What makes that 'new blue' you refer to special has nothing to do with how we perceive it directly -- it's trivial to recreate that hue. It's useful for the very specific use case of mixing colors while oil painting. It's for artists trying to blend colors.
Synthetic and natural dyes each have their advantages, which is why they are still used in various applications. But which kind you like better is obviously a judgement call.
Just your general "technology bad, hard way better" luddite ramblings. Just because something takes more work to do it that way, doesn't mean it's better.
Totally disagree.
1) im 99% sure that some colors we cannot or do not precisely recreate using non natural dyes. Just thinjing about the complexity of organic material: that is bound to produce subtle textures and such that are not easily mimicked.
2) there is a spiritually satisfying element to recreating something in the original or natural way when a more complex way may be easier
3) it is important to preserve the heritage of human innovation. These techniques and recipes ought to be preserved for historical and sociological reasons, as well as in the event that shit goes to pot one day, we may still have some people that know how to make dyes from scratch.
Whether natural dyes look different or not is unknown to me, however I bet $100 that dude couldn't tell the difference if you mixed in a bunch of synthetically dyed material with the naturally dyed stuff. Put the natural and synthetic dyes in a lineup together and I bet there is no way for him to reliably tell them apart.
Is one allowed to vary the lighting conditions while examining them?
If in one collection, one has different mixes of 4 fixed dyes or pigments which each respond to the light in a particular way, then, the way the result responds to different light sources should be in a particular 4d space, while more generally pigments could have the lighting->appearance function be a point in a larger space which that 4D space is a subset of, right?
I don’t particularly know what I’m talking about in this comment, but it seems to me like it should be right..
Though, even if what I said is right, there’s still the question of whether a person could reasonably learn to recognize whether such a response function (“response function” is not some technical term that I know.

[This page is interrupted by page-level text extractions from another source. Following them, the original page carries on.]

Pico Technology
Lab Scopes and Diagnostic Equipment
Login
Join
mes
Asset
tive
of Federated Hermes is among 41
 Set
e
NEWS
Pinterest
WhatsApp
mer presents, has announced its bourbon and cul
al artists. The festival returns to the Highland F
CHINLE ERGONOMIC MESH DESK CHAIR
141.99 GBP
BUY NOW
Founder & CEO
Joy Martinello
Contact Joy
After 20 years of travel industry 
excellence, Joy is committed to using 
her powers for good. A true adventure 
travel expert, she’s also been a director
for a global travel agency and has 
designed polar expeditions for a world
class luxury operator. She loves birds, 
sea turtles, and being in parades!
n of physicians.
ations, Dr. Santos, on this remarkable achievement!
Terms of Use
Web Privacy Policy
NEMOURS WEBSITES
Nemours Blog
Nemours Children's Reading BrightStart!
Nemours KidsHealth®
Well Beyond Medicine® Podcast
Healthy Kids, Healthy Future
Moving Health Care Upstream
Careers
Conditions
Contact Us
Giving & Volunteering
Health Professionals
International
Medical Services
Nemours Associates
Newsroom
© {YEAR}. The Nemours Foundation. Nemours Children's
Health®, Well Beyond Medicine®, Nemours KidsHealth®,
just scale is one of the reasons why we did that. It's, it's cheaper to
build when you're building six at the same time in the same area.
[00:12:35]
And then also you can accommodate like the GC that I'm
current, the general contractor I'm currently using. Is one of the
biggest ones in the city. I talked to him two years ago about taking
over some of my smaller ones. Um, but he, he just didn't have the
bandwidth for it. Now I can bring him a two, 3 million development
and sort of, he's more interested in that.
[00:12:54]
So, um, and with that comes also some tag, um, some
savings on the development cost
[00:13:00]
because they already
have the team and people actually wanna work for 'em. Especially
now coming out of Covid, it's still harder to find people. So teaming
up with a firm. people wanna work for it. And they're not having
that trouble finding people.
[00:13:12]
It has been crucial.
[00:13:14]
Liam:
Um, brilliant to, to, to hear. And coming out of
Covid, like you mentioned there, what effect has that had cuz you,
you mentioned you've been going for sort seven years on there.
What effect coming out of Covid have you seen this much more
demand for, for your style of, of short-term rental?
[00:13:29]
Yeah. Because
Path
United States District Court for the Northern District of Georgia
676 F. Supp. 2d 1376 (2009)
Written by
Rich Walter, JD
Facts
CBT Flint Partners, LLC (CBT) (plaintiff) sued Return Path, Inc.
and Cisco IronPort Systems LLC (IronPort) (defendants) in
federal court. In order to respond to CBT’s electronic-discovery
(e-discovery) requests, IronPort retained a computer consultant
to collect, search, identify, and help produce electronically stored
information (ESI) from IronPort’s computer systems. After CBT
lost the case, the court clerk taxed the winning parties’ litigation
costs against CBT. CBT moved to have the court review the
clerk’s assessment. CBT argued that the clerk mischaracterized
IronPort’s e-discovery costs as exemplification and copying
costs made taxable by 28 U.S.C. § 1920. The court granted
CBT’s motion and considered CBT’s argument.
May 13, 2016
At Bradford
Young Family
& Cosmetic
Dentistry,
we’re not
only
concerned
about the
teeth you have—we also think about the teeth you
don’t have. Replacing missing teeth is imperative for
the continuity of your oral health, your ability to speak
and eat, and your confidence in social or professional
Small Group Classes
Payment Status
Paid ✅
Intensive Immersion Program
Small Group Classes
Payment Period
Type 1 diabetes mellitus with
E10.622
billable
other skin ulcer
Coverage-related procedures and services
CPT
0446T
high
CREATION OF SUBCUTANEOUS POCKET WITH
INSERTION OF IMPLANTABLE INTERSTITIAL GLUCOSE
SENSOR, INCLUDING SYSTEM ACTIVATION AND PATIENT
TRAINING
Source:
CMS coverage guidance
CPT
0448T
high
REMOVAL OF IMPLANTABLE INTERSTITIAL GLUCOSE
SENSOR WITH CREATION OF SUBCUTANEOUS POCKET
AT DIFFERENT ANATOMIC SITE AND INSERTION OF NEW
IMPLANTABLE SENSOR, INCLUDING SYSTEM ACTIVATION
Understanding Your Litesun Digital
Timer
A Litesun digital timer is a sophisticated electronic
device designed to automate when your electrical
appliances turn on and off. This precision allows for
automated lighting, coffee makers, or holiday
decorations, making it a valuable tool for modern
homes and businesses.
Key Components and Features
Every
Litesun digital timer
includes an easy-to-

If it is a technical term, it is likely I’m using it wrong. I’m just using it as a description of the function from lighting to apparent color.) is from such a 4D subspace or not.
Based on a video I saw, I suspect that in some cases, yes, but in general idk. How often would the function be very close to something that is in the 4d subspace but isn’t quite?
I imagine a machine could do it easily.
Assuming you have a cheap way of producing light of a variable wavelength? Do we have such a thing? I think electron vibrating lasers (Idr the proper name for them) have a tunable wavelength, but I imagine those are expensive, and also probably something that isn’t a laser would be preferable.
As we have three cones used to observe tone and colour, the colour/tone of something occupies a 3D space.
However, as you say, a pigment colour has high dimensional properties - the spectral response. As others have mentioned this determines how it impacts on the observed/perceived colour, depending in the spectral response of the light it reflects.
Might it be like diamonds where the imperfections give it away? Maybe we'll see similar marketing that natural is more unique than 'artificial.' I could see that having $elling value in fashion, one of my friends does natural dying in Mexico and the selling point is uniqueness.
Computer colors. On the screen. Are more like references to color than actual color. A minimal kind of "red symbol", referring to a memory of something red.
I've come to realize this recently. I've been doing a lot of flower gardening.
Very poetic. But is there any truth to this or is it just poor journalism?